SELECTED PASSAGE
——————————

Glenn Greenwald: Fake News That MSNBC Spread to Discredit WikiLeaks - gnarbarian
https://theintercept.com/2016/12/09/a-clinton-fan-manufactured-fake-news-that-msnbc-personalities-spread-to-discredit-wikileaks-docs/
======
c3o
While there's no sign the emails published by WikiLeaks were doctored and it's
concerning that the Clinton campaign made such a baseless claim, it's
similarly concerning to me that WikiLeaks itself created/spread false
interpretations of the emails they published.

Here's what happened:

* Conservative commentator Ben Domenech goes on Fox News Sunday show and quotes what he read on The Daily Beast: "We saw this week reporting that a pro-Clinton super PAC had paid more than a million dollars to have supporters of her online push back against Bernie supporters" (Transcript: [https://t.co/7IuO1c7j7N](https://t.co/7IuO1c7j7N))

* DNC chair Debbie Wasserman-Schulz had appeared on an separate, earlier segment of the same show. Likely because of that, a DNC staffer writes a bullet-point transcript of the panel debate and sends it around internally with the subject "FNS [date]", subheaders like "Panel" and comments like "I didn't catch everything [in this part]" – very easy to identify as a transcript: [https://wikileaks.org/dnc-emails/emailid/8351](https://wikileaks.org/dnc-emails/emailid/8351)

——————————

RECORDED INFORMATION
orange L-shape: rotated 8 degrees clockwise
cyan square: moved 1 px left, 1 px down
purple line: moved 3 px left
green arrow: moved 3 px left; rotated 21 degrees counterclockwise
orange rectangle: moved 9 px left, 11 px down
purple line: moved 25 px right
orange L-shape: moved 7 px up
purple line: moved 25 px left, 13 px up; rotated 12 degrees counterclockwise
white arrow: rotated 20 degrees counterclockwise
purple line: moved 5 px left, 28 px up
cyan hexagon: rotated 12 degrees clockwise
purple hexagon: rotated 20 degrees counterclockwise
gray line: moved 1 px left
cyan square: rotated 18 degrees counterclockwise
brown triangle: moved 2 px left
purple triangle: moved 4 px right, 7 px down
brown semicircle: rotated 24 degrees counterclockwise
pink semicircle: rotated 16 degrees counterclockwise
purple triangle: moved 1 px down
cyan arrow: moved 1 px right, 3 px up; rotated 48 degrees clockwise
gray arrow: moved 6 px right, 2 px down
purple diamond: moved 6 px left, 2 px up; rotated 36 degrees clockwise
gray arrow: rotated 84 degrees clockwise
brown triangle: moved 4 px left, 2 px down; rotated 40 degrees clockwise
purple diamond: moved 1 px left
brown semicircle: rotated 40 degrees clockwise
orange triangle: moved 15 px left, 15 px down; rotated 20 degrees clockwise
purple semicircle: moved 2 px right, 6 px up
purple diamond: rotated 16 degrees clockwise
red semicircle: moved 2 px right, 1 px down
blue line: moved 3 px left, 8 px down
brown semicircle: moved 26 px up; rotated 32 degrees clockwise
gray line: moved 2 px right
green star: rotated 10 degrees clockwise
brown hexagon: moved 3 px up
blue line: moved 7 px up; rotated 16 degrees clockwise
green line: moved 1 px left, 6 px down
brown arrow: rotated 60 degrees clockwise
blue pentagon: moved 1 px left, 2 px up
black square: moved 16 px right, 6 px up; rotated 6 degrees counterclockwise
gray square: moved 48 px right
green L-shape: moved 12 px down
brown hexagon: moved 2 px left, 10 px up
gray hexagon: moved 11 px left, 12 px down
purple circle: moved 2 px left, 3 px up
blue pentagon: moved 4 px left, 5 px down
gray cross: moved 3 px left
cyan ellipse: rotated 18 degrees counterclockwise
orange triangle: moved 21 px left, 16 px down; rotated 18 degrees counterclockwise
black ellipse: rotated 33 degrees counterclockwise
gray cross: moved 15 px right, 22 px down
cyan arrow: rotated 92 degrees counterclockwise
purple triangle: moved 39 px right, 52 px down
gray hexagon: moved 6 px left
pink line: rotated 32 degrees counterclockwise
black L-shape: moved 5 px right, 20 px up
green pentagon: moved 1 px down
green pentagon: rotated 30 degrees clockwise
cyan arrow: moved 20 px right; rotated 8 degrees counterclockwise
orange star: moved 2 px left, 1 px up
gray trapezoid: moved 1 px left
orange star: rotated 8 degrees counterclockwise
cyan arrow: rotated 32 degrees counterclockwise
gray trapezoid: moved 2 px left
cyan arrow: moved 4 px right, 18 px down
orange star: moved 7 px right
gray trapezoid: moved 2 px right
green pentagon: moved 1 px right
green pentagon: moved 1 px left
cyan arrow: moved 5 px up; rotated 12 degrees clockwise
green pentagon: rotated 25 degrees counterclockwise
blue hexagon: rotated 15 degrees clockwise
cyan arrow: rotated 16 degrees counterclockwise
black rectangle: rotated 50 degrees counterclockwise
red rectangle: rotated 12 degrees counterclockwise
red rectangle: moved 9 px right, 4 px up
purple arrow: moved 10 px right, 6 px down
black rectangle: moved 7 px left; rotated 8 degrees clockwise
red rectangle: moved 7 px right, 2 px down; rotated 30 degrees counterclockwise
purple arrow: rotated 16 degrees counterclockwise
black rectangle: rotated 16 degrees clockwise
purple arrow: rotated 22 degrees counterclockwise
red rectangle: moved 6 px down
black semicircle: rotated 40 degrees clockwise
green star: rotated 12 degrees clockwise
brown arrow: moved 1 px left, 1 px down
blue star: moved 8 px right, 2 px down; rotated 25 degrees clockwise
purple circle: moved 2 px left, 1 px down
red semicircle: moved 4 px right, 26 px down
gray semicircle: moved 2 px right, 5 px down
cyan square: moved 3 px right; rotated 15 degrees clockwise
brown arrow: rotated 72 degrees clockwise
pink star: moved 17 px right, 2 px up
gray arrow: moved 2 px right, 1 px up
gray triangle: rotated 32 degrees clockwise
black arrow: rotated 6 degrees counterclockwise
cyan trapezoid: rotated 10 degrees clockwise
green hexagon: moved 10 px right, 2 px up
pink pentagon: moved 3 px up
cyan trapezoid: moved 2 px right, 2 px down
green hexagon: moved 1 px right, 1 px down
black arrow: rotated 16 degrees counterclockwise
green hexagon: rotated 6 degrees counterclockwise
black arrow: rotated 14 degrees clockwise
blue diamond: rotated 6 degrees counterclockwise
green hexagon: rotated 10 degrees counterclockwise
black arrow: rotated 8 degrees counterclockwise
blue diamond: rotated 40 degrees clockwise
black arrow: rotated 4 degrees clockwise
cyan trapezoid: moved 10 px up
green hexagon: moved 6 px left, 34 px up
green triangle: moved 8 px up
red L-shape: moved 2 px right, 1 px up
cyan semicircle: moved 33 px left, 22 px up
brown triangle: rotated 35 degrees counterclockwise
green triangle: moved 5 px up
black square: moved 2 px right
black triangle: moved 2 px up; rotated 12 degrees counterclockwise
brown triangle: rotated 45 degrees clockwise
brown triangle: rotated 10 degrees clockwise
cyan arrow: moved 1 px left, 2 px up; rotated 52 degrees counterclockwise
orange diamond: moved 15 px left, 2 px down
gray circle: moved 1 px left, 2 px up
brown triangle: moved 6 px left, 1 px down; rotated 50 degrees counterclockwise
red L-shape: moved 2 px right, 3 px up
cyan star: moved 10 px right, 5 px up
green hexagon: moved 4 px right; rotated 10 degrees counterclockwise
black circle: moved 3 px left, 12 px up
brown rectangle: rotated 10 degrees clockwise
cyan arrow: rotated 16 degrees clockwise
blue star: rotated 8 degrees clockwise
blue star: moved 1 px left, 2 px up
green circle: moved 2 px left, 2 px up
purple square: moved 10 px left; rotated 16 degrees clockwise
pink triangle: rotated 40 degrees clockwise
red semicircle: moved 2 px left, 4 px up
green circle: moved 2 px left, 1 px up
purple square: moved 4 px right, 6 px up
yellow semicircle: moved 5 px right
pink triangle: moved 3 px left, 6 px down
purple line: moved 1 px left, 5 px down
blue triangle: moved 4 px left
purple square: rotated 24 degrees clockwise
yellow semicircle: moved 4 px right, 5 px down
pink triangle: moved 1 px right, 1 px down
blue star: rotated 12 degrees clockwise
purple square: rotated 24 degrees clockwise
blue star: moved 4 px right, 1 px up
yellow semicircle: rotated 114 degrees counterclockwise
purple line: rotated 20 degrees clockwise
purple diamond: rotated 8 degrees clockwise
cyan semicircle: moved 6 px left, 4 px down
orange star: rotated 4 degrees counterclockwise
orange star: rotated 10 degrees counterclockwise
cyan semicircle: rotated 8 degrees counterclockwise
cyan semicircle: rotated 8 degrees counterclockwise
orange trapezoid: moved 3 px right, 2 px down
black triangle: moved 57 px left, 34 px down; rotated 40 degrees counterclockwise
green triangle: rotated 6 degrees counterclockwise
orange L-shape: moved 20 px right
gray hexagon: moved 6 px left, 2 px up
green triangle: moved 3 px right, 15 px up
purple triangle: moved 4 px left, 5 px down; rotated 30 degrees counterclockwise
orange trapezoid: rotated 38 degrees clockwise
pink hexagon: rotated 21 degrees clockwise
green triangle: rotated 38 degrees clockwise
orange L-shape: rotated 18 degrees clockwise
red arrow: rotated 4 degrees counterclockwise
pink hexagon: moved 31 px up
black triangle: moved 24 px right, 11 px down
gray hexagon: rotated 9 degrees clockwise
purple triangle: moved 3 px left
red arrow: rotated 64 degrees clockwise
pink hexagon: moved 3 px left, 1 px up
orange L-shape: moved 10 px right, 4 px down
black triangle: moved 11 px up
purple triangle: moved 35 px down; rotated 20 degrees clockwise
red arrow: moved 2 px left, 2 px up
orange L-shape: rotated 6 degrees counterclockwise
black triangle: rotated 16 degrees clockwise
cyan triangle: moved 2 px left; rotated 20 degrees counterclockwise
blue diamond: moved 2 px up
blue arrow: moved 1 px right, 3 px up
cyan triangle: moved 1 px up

——————————

WHAT TO DO
• a. Retype the part of the WikiLeaks thread starting at "Glenn Greenwald: Fake" and ending at "emails they published.".
• b. Extend the WikiLeaks thread beyond its final line.
The items come from a separate source unrelated to the WikiLeaks thread.

ANSWER LIST
• a.
Glenn Greenwald: Fake News That MSNBC Spread to Discredit WikiLeaks - gnarbarian
https://theintercept.com/2016/12/09/a-clinton-fan-manufactured-fake-news-that-msnbc-personalities-spread-to-discredit-wikileaks-docs/
======
c3o
While there's no sign the emails published by WikiLeaks were doctored and it's
concerning that the Clinton campaign made such a baseless claim, it's
similarly concerning to me that WikiLeaks itself created/spread false
interpretations of the emails they published.

• b.
And yet WikiLeaks spun it on Twitter as if it were a smoking gun:

"DNC knew of Clinton 'paid troll factory' fighting Sanders supporters
#FeelTheBern"
[https://twitter.com/wikileaks/status/757077620928512000](https://twitter.com/wikileaks/status/757077620928512000)

So they misrepresented a transcript where some random person quotes some other
news source as a statement by the DNC itself, a statement of veracity or
admission of internal knowledge. Got over 5000 retweets, never
retracted/corrected.

After what they did in this election, WikiLeaks can no longer claim to be just
a neutral platform for leaked secrets – just like everyone else, they spin
facts to fit certain narratives they want to promote for whatever editorial
reasons.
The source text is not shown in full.